The dimensional modeling technique organizes relevant data while separating inconsequential data, making it easier to retrieve data. This modeling practice focuses on the fact entity, a table that contains the KPI or metric.

Attribute tables surround the fact entity, providing additional information about the KPIS. These attributes relate to the foreign-primary keys – from facts to the dimension tables. 

In this example, the central “fact” is the dealership’s revenue. The surrounding tables provide additional context about that revenue, such as which dealer it came from, the branch location, the date of sale, and the specific product sold. Each “dimension” table is related to the central revenue fact table through the ID columns.

Source: Guru99

See this article on dimensional modeling fundamentals for more.

Network Modeling: Many data systems manage big data, extremely large data sets of varying types: structured, unstructured, and semi-structured. Since big data is a newer, more flexible technology that captures complex relationships and schema on demand, some enterprises decide to skip modeling altogether. 
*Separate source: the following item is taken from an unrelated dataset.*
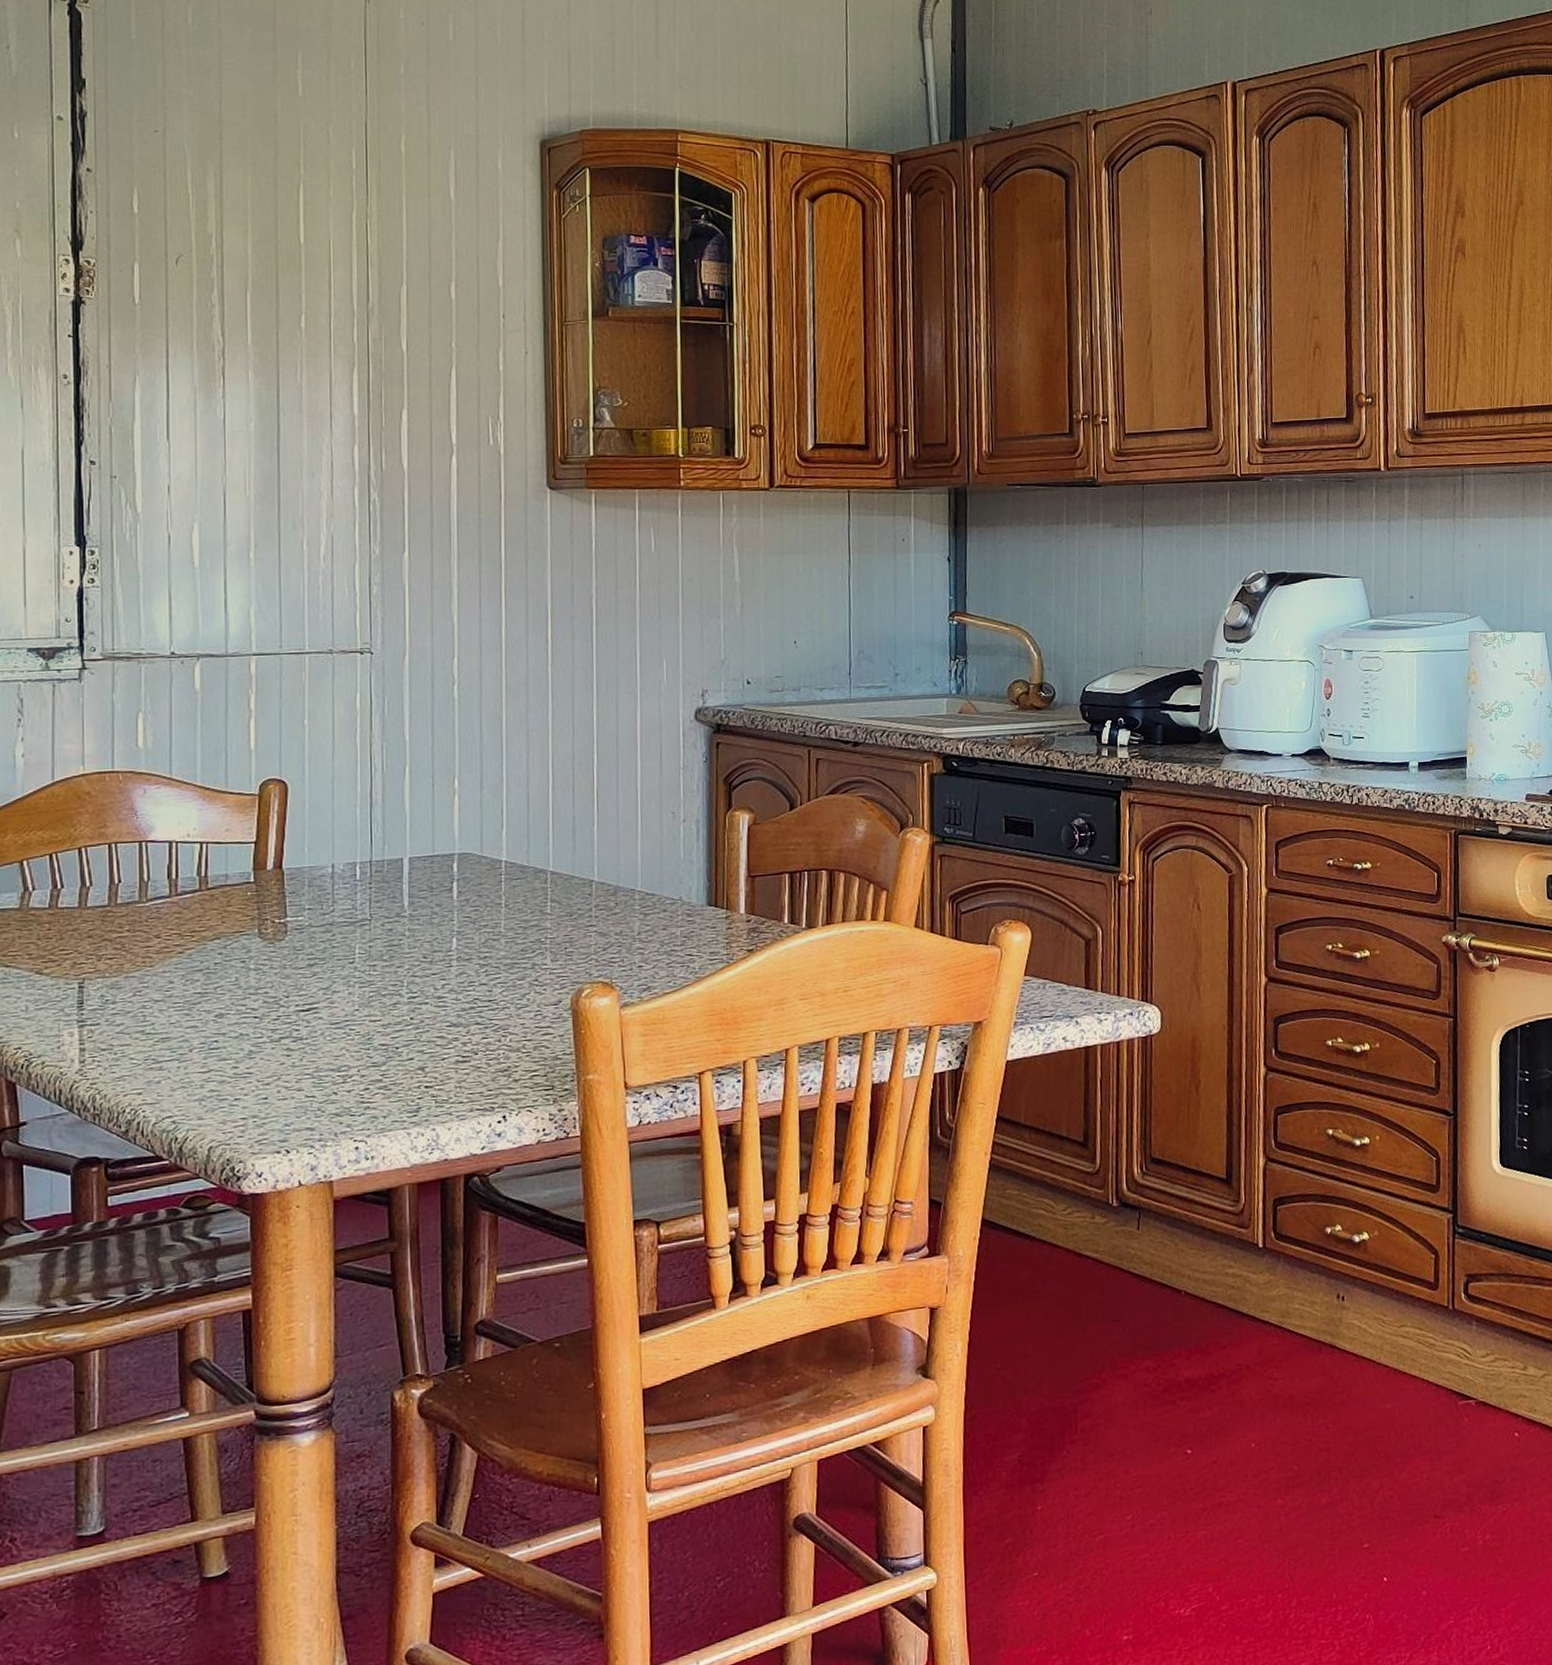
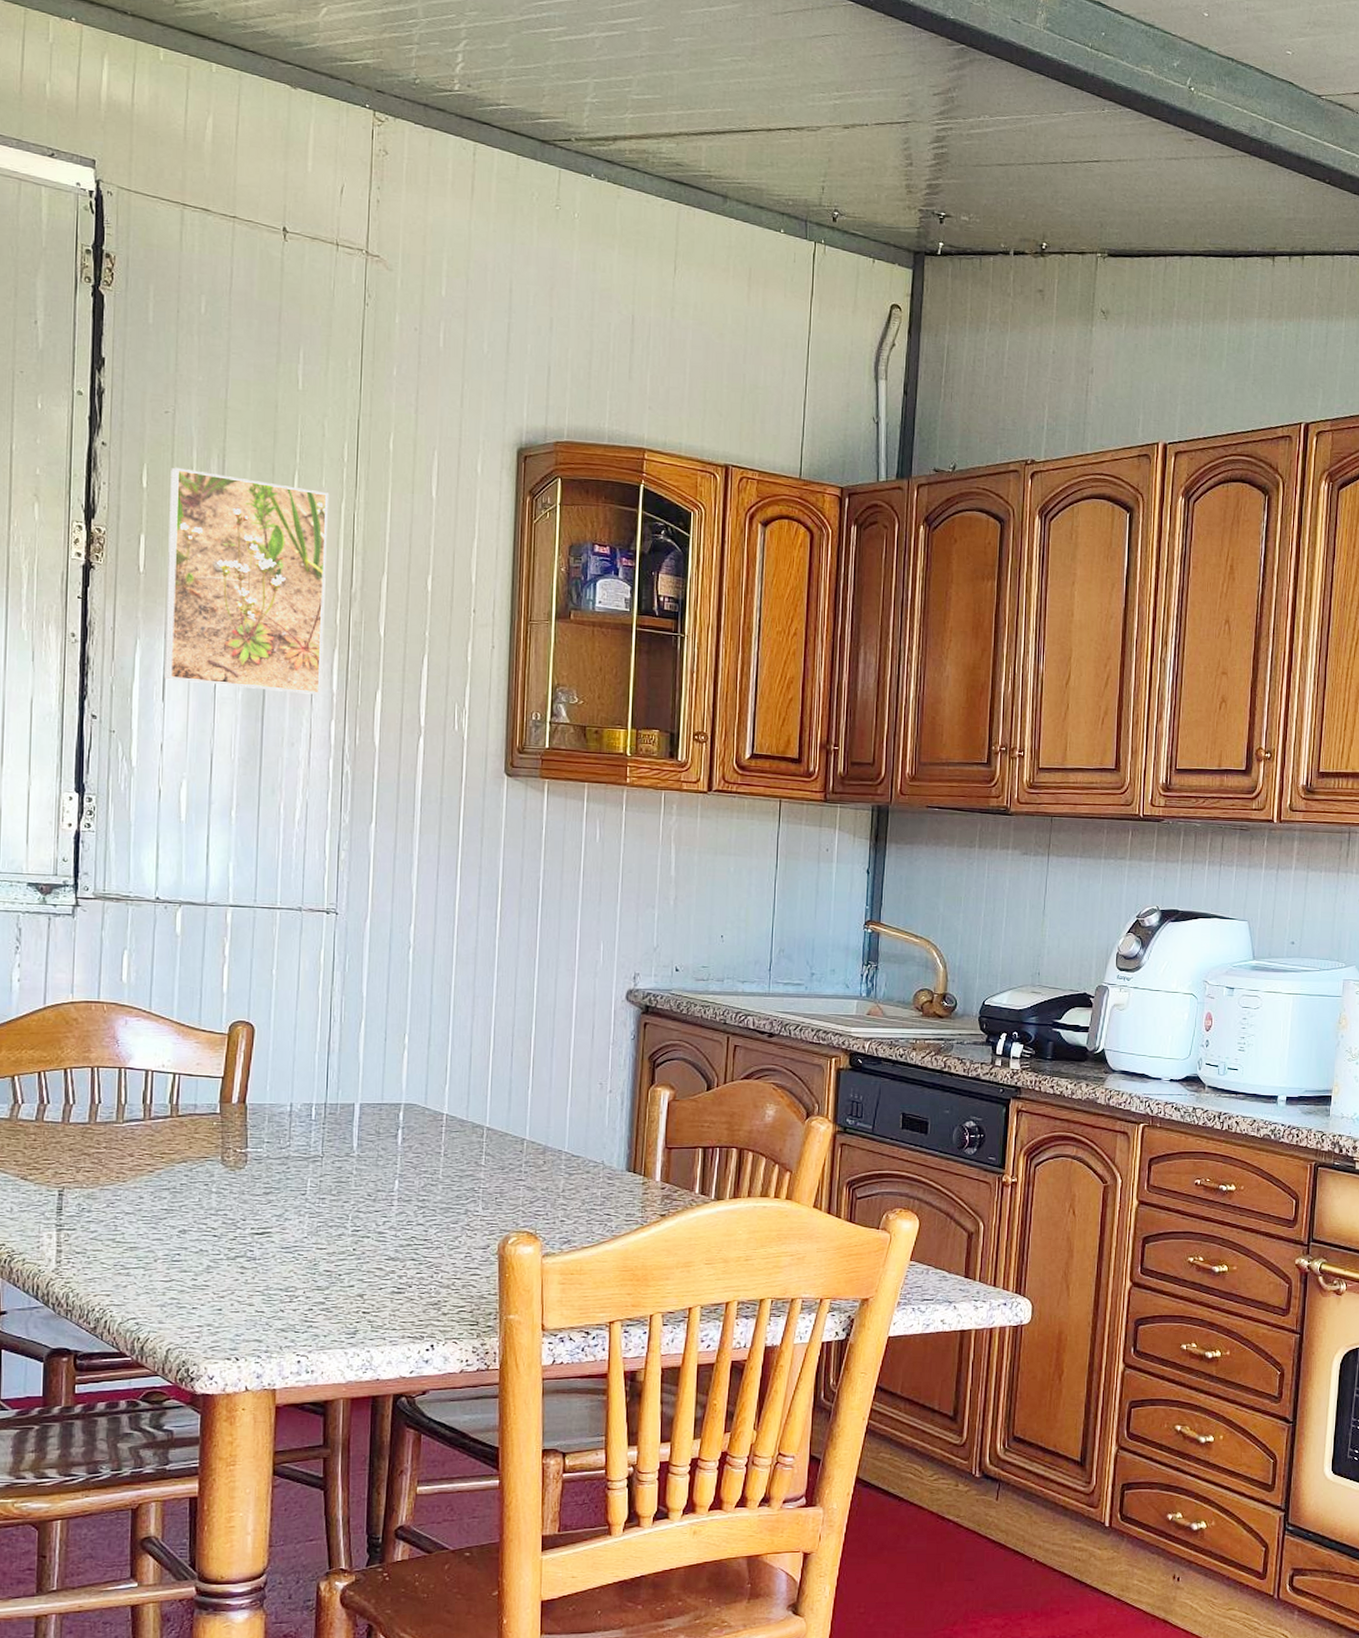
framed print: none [164,189,341,420] -> present [164,467,330,695]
They do so at their peril, especially where large language models (LLMs) like ChatGPT or Claude thrive from big data. A Forbes article predicts that 90% of pilots will not move into production.
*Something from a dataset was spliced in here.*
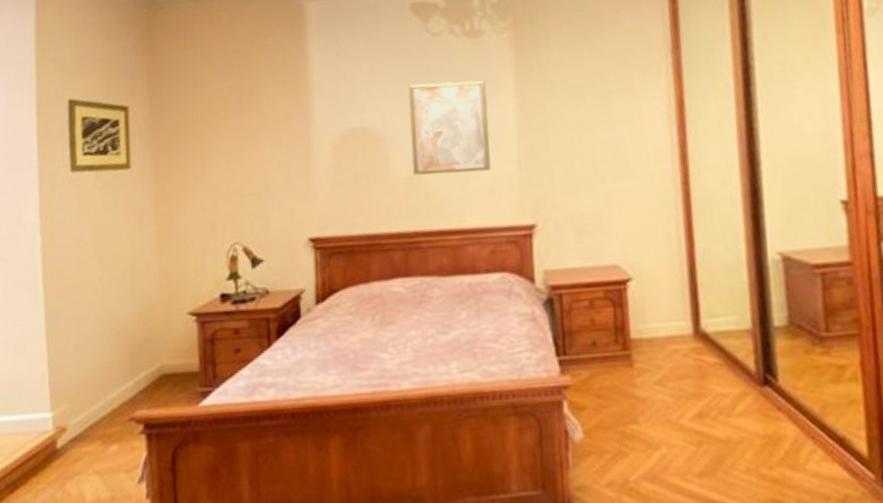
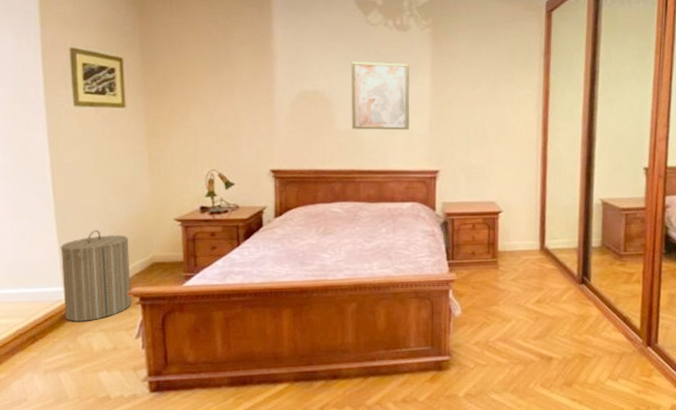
laundry hamper: none [49,332,134,461] -> present [60,230,132,322]

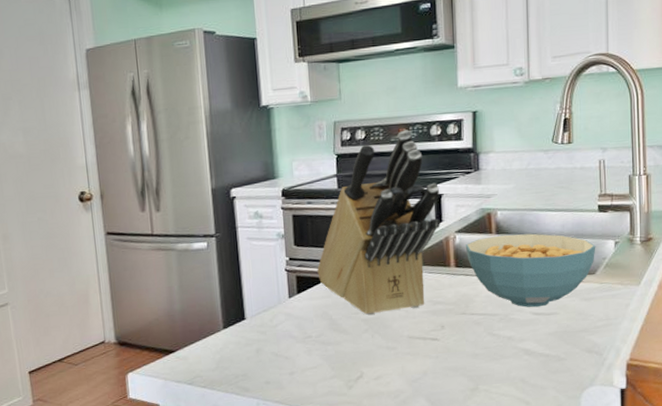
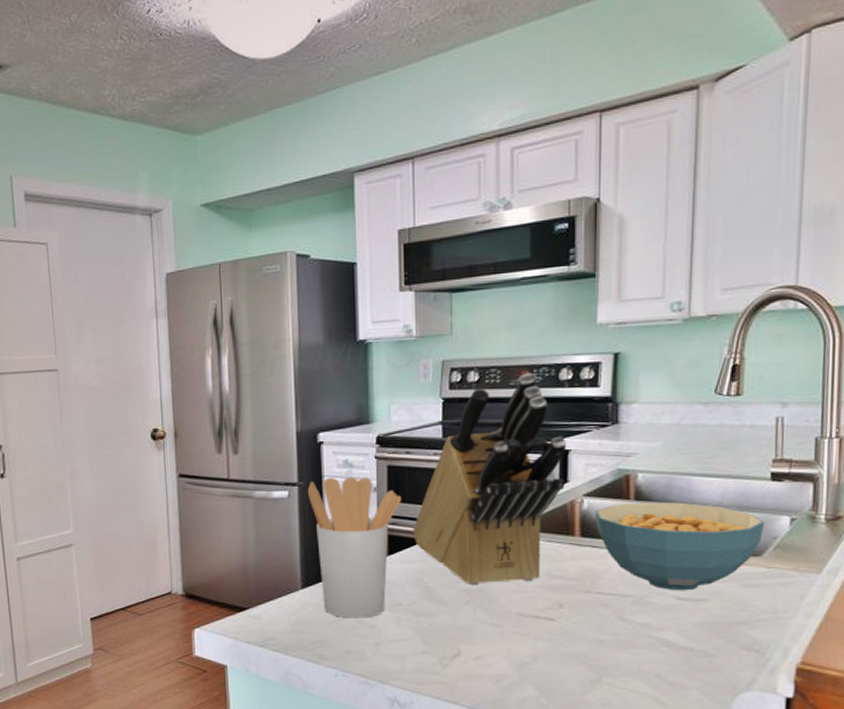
utensil holder: none [224,226,306,353] -> present [308,476,401,618]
Big data projects, like those that use generative AI, require the network modeling technique, depicting conceptual, logical, and physical models as a system and not schemas. This approach treats entities as nodes or circles while relationships or edges form lines between the entities.

Some network diagrams add attributes, known as properties, to nodes and edges. These properties provide additional context and can carry quantitative values. 

In the education business depicted below, students and teachers represent an entity label. Each node provides user ID, name, and age attributes. Students and teachers relate to each other by who they follow on social media.

Source: Incora

Read this article from Datamation to learn more about network data modeling in depth.

Conclusion

Data modeling and understanding its fundamentals bridge the gap between business strategy and technical implementation. Providing a shared language and framework for describing and aligning business needs enables organizations to design, implement, and optimize their data infrastructures, ensuring data quality and operational efficiency.

To realize these benefits, all business and IT stakeholders must understand and apply basic data modeling concepts from the start. This outcome requires knowledge and comfort with entities, attributes, and relationships.

Investing in data modeling education and collaboration is not just a nice-to-have – it is a must-have for any organization that wants to harness the full power of its data assets. By making data modeling types and techniques a priority and a shared responsibility, organizations can unlock new insights, drive better decisions, and achieve lasting competitive advantages.

The alternative – a fragmented, siloed data landscape that fails to meet business needs – is simply too costly. By embracing data modeling as a core competency and a shared language, organizations can ensure that every system and person can effectively describe the business.